Then when Ada had come down, Edith went to her bedroom, and kissed the pillow, instead of him. Oh, if it might be granted to her to go to him, and frankly to confess, that she was all, all his own! And she felt, as days went on, she would have to yield, though honour still told her that she should never do so.



CHAPTER XLVIII.

THE NEW ARISTOCRACY FAILS.

From this moment the mystery of the new aristocracy began to fade away, and get itself abolished. Men and women began to feel that there might be something worse in store for them than the old course of policemen, juries, and judges. It had seemed, at first, as though these evil things could be brought to an end, and silenced altogether as far as their blessed country was concerned. A time was coming in which everyone was to do as he pleased, without any fear that another should tell of him. Though a man should be seen in the broad daylight cutting the tails off half a score of oxen it would be recognised in the neighbourhood as no more than a fair act of vengeance, and nothing should be told of the deed, let the policemen busy themselves as they might.
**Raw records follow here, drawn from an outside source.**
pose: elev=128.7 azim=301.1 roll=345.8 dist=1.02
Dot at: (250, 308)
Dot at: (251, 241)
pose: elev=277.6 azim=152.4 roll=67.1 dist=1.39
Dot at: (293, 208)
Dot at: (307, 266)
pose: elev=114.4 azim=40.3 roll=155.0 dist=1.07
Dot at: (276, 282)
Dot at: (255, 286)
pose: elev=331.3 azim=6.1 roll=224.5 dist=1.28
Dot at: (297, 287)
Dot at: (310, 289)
And the beauty of the system consisted in the fact that the fear of telling was brought home to the minds of all men, women, and children. Though it was certain that a woman had seen a cow's tail mangled, though it could be proved beyond all doubt that she was in the field when the deed was done, yet if she held her peace no punishment would await her. The policeman and the magistrate could do nothing to her. But Thady O'Leary, the man who had cut a cow's tail off, could certainly punish her. If nothing else were done she could be boycotted, or, in other words, not allowed to buy or sell the necessaries of life. Or she could herself be murdered, as had happened to Pat Gilligan. The whole thing had seemed to run so smoothly!

But now there had come, or would soon come, a change o'er the spirit of the dream. The murder of Pat Gilligan, though it had made one in the necessary sequence of events, one act in the course of the drama which, as a whole, had appeared to be so perfect, seemed to them all to have about it something terrible. No one knew what offence Pat Gilligan had given, or why he had been condemned. Each man began to tremble as he thought that he too might be a Pat Gilligan, and each woman that she might be a Mrs. Kelly. It was better to go back to the police and the magistrates than this!
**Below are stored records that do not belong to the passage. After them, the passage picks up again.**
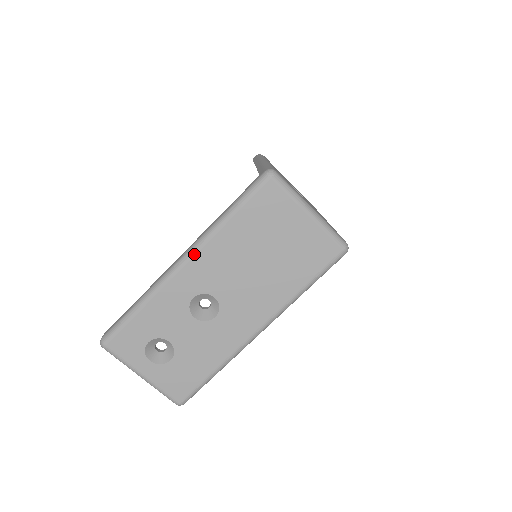
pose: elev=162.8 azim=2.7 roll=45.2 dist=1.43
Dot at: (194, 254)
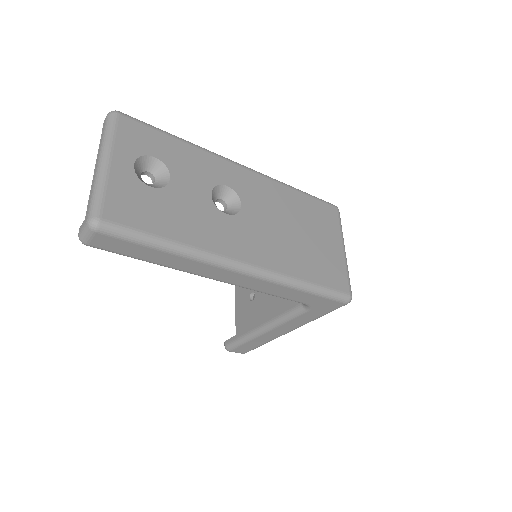
Dot at: (257, 173)
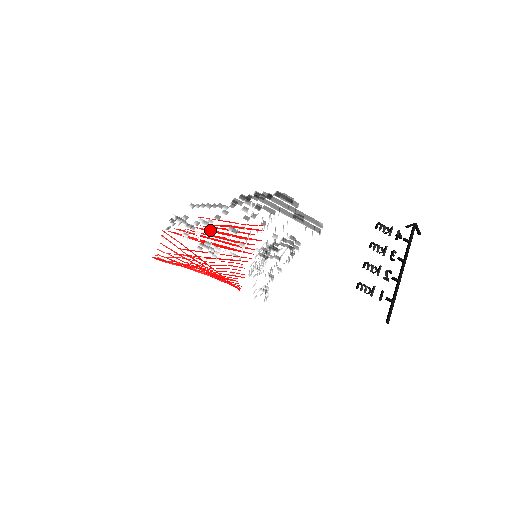
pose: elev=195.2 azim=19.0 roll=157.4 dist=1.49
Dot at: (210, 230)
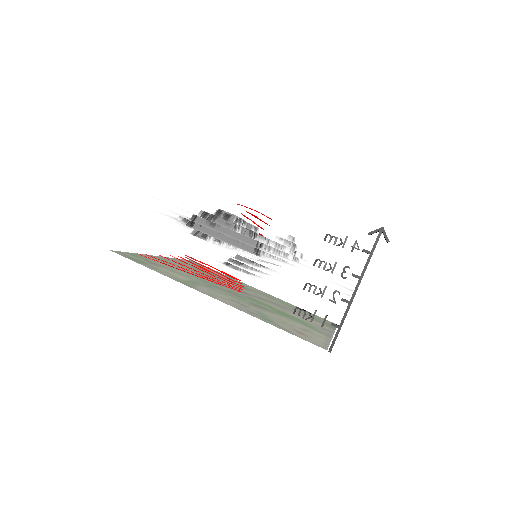
Dot at: occluded
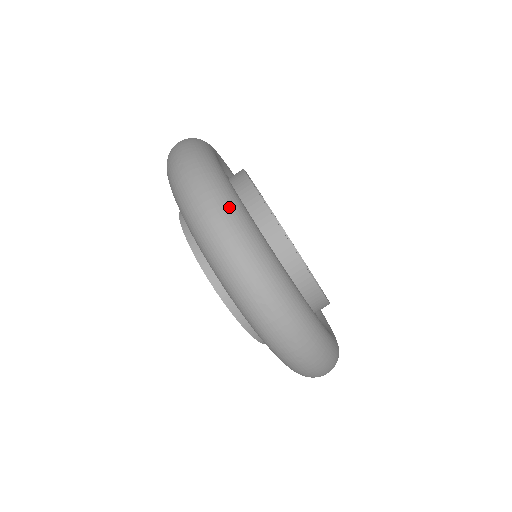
I do not know that we need lean too heavily on the stupidity of the country's side in not having perceived that this would be so. The country's side is very slow in perceiving the course which things will take. These ten murderers had been brought together, each from fear of the others; and they must have felt that though they were ten,—a number so great when they considered the employment on which they were engaged as to cause horror to the minds of all of them,—the ten could not include all who should have been included. Had the other three been taken in, if that were possible, how much better it would have been! But the desire for murder had not gone so far,—its beauty had not been so perfectly acknowledged as to make it even yet possible to comprise a whole parish in destroying one family.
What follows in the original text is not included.